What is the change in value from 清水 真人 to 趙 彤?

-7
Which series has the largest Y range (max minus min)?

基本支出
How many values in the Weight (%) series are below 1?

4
...
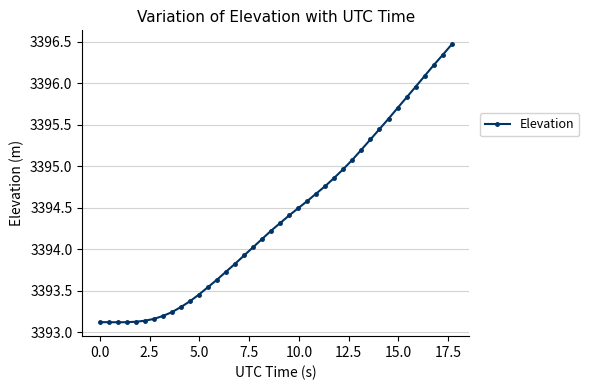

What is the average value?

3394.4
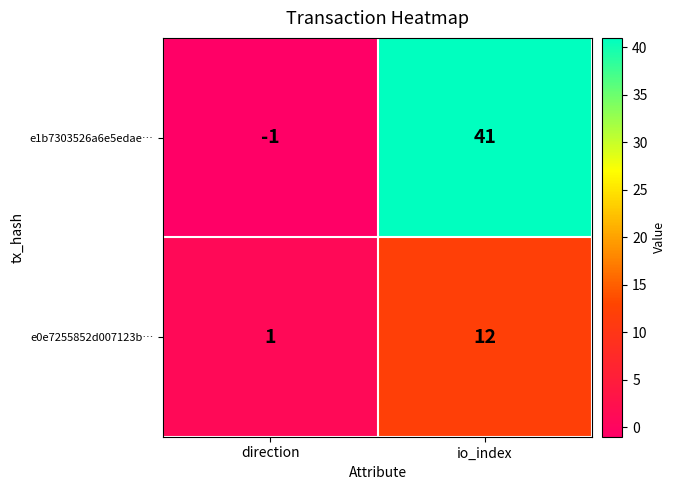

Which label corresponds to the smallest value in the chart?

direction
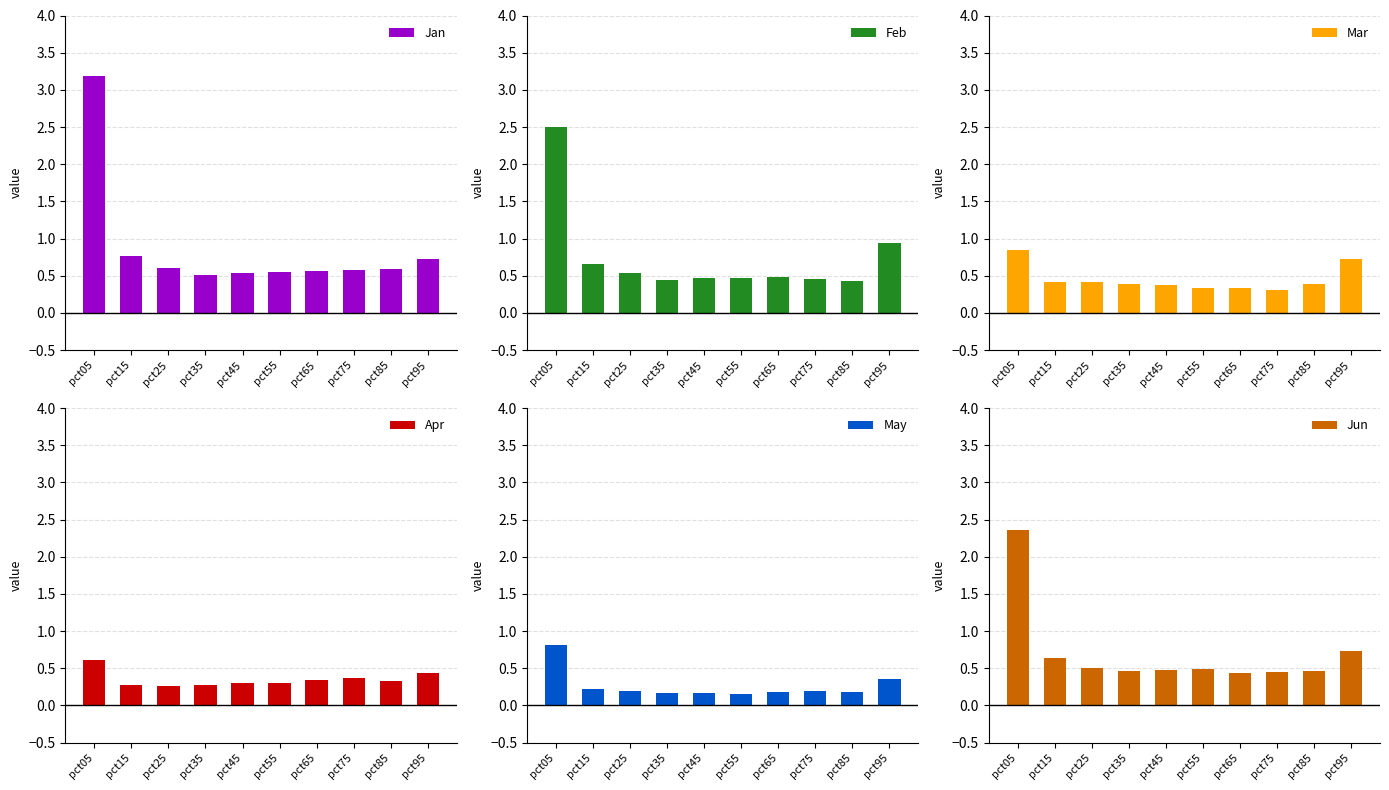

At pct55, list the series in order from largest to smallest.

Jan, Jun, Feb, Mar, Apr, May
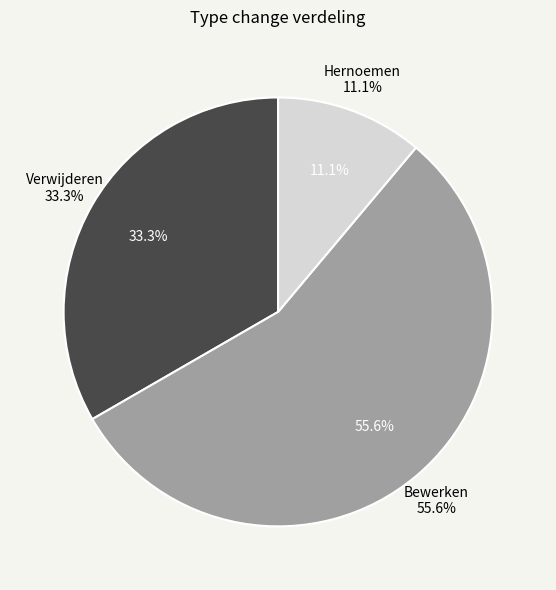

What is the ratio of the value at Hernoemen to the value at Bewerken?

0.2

◆ WHAT THE TASK ASKS ◆
Identify each line in the records that contains the string "smallest", and copy those lines out. Case counts when matching.

◆ OUTPUT FOR THIS TASK ◆
Which label corresponds to the smallest value in the chart?
At pct55, list the series in order from largest to smallest.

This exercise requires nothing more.